Norwegian engineering consultancy

Norconsult is a Norwegian engineering consultancy headquartered in Sandvika, Norway. The firm provides engineering, architectural, environmental and project-management consulting services, with offices in Norway, Sweden, Denmark, Iceland, Finland and Poland. Founded in 1929, Norconsult was for several decades wholly owned by its employees before listing on the Oslo Stock Exchange in November 2023. Following a series of acquisitions in the 2020s, including the Aas-Jakobsen Group in 2025, the company employed approximately 7,200 staff in around 140 offices.

== History ==

Norconsult traces its origins to the engineering consultancy "Ingeniør A. B. Berdal", established in Oslo in 1929 by Aanund Bjørnsson Berdal. In 1989 the firm merged with Sivilingeniør Elliot Strømme (founded 1939) to form Berdal Strømme AS. Berdal Strømme acquired majority control of Norconsult International in 1992, and the combined company adopted the Norconsult name in 1998.

By the late 2010s, Teknisk Ukeblad reported Norconsult as the largest engineering consultancy in Norway by revenue, with reported turnover of approximately NOK 5.4 billion in 2018.

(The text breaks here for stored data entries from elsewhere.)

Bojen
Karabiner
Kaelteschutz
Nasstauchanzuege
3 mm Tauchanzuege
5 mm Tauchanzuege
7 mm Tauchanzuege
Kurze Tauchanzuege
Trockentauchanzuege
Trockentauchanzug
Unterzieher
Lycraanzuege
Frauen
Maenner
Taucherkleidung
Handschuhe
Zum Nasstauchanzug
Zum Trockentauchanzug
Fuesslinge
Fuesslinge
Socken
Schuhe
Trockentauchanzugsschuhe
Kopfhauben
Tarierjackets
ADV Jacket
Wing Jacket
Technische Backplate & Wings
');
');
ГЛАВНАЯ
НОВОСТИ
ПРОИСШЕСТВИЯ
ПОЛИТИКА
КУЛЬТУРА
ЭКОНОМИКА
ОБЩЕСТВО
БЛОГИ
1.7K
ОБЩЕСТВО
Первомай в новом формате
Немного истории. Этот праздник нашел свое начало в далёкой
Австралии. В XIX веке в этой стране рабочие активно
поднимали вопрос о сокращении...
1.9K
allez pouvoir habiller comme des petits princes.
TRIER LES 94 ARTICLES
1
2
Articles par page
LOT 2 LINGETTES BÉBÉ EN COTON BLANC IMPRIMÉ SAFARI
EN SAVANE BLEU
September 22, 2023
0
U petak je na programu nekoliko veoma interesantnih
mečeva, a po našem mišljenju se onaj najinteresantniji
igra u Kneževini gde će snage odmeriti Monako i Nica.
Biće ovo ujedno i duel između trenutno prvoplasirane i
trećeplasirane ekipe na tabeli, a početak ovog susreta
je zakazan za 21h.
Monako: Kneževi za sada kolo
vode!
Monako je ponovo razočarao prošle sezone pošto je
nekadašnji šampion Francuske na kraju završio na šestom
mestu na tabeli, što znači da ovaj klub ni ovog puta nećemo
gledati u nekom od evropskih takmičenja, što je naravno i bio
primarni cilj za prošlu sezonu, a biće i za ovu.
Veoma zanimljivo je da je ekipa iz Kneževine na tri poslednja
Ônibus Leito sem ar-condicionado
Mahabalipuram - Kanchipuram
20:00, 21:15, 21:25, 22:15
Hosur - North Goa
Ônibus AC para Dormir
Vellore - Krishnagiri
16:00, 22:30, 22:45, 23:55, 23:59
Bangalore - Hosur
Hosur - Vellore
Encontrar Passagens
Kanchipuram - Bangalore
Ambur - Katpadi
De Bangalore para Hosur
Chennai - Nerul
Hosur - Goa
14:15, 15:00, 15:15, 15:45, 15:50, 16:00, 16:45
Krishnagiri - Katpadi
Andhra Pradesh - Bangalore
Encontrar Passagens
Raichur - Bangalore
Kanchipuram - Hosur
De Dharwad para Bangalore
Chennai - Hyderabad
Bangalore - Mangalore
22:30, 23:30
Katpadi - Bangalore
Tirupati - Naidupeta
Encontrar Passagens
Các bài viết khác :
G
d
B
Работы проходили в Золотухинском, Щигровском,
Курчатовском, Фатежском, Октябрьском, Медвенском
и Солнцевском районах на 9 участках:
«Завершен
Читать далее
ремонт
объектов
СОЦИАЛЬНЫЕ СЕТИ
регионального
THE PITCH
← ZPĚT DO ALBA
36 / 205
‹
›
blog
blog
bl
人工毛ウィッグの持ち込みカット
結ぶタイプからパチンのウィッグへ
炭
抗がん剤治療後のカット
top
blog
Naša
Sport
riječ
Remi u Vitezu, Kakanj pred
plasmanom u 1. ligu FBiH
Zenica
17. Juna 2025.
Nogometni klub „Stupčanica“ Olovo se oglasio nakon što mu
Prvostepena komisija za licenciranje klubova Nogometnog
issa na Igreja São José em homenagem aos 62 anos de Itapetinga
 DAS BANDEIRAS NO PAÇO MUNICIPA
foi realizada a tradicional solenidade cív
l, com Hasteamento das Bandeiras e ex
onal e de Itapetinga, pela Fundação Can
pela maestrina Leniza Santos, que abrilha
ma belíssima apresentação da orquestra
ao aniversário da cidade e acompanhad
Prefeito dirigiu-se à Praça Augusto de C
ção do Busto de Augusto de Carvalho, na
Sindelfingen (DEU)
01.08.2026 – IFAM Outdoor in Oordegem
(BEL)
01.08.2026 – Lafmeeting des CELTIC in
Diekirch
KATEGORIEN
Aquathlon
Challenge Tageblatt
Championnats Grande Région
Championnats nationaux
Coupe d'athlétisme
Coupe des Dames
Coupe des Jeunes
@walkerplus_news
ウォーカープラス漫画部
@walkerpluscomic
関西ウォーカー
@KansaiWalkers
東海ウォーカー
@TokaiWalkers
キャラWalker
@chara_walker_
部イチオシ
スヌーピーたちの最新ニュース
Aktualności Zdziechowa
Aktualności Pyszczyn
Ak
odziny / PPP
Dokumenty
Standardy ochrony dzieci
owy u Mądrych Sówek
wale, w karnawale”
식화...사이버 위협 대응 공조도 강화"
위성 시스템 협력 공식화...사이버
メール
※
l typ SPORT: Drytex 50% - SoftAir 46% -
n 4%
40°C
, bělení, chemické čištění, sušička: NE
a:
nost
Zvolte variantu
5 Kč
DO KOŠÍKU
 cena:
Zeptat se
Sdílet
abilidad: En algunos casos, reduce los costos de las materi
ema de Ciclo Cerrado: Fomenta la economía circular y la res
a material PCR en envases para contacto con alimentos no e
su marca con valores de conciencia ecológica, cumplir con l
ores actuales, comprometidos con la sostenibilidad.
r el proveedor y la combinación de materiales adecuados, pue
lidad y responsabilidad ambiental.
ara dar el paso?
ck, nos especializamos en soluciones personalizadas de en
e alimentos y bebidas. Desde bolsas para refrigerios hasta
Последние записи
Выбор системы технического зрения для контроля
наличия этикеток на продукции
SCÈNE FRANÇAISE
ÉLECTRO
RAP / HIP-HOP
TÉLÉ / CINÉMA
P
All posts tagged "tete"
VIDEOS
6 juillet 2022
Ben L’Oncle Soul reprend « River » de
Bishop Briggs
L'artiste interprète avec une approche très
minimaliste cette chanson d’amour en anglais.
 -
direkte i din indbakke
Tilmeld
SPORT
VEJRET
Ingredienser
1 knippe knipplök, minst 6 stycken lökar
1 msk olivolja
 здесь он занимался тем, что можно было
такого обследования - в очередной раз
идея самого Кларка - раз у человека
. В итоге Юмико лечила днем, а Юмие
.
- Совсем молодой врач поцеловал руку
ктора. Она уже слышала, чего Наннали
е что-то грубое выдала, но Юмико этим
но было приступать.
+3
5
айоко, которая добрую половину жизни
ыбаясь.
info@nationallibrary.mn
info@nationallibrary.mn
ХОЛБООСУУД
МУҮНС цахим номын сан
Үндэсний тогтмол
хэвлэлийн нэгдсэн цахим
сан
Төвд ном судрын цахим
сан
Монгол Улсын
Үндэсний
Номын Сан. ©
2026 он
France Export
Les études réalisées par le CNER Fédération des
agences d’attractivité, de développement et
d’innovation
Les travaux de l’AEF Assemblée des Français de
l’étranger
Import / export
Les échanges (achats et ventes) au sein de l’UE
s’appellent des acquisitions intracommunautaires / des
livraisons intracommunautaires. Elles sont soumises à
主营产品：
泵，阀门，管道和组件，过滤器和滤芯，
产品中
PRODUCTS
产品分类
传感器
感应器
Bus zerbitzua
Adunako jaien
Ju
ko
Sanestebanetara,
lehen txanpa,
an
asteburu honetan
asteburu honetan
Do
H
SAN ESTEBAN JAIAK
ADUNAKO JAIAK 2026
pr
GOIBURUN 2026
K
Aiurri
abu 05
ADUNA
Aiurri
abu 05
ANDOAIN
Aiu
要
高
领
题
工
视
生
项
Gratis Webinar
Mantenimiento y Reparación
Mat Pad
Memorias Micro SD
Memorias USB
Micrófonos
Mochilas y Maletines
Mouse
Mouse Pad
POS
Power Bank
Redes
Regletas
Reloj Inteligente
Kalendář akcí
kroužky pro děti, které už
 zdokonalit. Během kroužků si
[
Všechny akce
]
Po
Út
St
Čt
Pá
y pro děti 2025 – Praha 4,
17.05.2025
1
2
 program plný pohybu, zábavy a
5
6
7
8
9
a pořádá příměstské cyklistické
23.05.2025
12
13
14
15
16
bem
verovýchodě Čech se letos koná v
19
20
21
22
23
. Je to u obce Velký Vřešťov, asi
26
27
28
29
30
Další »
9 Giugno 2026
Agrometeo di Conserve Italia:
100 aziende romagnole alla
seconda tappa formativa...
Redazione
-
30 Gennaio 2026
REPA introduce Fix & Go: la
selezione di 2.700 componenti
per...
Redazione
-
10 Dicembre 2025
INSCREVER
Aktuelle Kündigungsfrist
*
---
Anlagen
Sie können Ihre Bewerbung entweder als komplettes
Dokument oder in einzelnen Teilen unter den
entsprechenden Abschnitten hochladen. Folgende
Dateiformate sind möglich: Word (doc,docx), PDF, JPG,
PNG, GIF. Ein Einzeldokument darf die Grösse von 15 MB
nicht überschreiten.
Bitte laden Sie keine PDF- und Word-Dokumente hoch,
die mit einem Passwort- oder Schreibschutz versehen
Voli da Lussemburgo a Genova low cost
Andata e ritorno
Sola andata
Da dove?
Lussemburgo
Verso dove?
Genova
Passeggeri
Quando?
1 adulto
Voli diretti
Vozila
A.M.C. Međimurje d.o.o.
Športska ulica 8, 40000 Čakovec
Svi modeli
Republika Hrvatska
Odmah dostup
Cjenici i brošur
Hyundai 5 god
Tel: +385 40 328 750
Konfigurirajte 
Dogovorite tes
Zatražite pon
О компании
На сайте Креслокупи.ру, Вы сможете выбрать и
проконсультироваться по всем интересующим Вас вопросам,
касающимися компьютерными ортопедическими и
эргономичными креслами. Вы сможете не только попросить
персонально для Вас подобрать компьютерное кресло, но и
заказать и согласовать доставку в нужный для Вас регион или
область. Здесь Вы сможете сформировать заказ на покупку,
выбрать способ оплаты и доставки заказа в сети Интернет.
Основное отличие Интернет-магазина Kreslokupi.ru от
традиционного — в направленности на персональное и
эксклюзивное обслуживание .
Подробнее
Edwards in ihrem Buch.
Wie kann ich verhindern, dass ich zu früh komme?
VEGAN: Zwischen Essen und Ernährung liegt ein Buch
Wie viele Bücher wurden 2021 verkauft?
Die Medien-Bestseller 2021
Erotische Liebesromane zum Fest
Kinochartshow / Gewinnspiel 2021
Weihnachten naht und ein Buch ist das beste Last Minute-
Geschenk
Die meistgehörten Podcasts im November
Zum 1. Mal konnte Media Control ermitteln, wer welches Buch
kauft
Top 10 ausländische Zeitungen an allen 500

In November 2023 Norconsult was admitted to trading on the Oslo Stock Exchange under the ticker , following an offering of approximately NOK 2.1 billion. The listing was reported as the largest on Oslo Børs in 2023. Before the listing, the firm was owned by its approximately 3,700 employees. The decision to list was taken in response to changes in Norwegian tax legislation; about 95 percent of employees voted in favour of the listing.

== Operations ==

Norconsult provides services to public- and private-sector clients in fields including transport infrastructure, buildings, energy, water, environment and urban planning. Following the acquisition of Aas-Jakobsen in 2025, the company employed approximately 7,200 staff in around 140 offices in Norway, Sweden, Denmark, Iceland, Finland and Poland.

== Notable projects ==

Norconsult has provided engineering and consulting services on a number of large infrastructure projects in Norway and abroad. In Norway, the firm was selected by Avinor as a consultancy partner for the relocation and construction of Bodø Airport, and has worked on the Rogfast project on European route E39, a subsea road tunnel designed to be the world's longest and deepest of its kind upon completion. In hydropower, Norconsult provided engineering design services for the Vamma 12 expansion of the Vamma Hydroelectric Power Station, a run-of-the-river plant on the river Glomma reported to be the largest of its type in Norway. Internationally, the firm has been engaged on the Upper Tamakoshi Hydroelectric Project in Nepal, described as the country's largest hydropower development, as part of a joint venture with the German engineering firm Lahmeyer International.

== Acquisitions ==

Norconsult expanded internationally and into adjacent specialisms through a series of acquisitions. The 2007 purchase of GF Konsult AB established the company's Swedish subsidiary, Norconsult AB. The 2017 acquisition of ARA Engineering created its Icelandic subsidiary, Norconsult ehf. In 2019 the firm acquired the Norwegian wind-energy specialist Kjeller Vindteknikk, including its operations in Sweden and Finland, and in December 2024 it acquired Sigma Civil in Sweden.

In June 2025 Norconsult agreed to acquire the Norwegian engineering firm Aas-Jakobsen Group for an enterprise value of approximately NOK 1.43 billion, described in trade press as the largest acquisition in the company's history; the transaction closed in August 2025. In November 2025 Norconsult agreed to acquire Metier Group, a project-management consultancy, from the American firm Tetra Tech.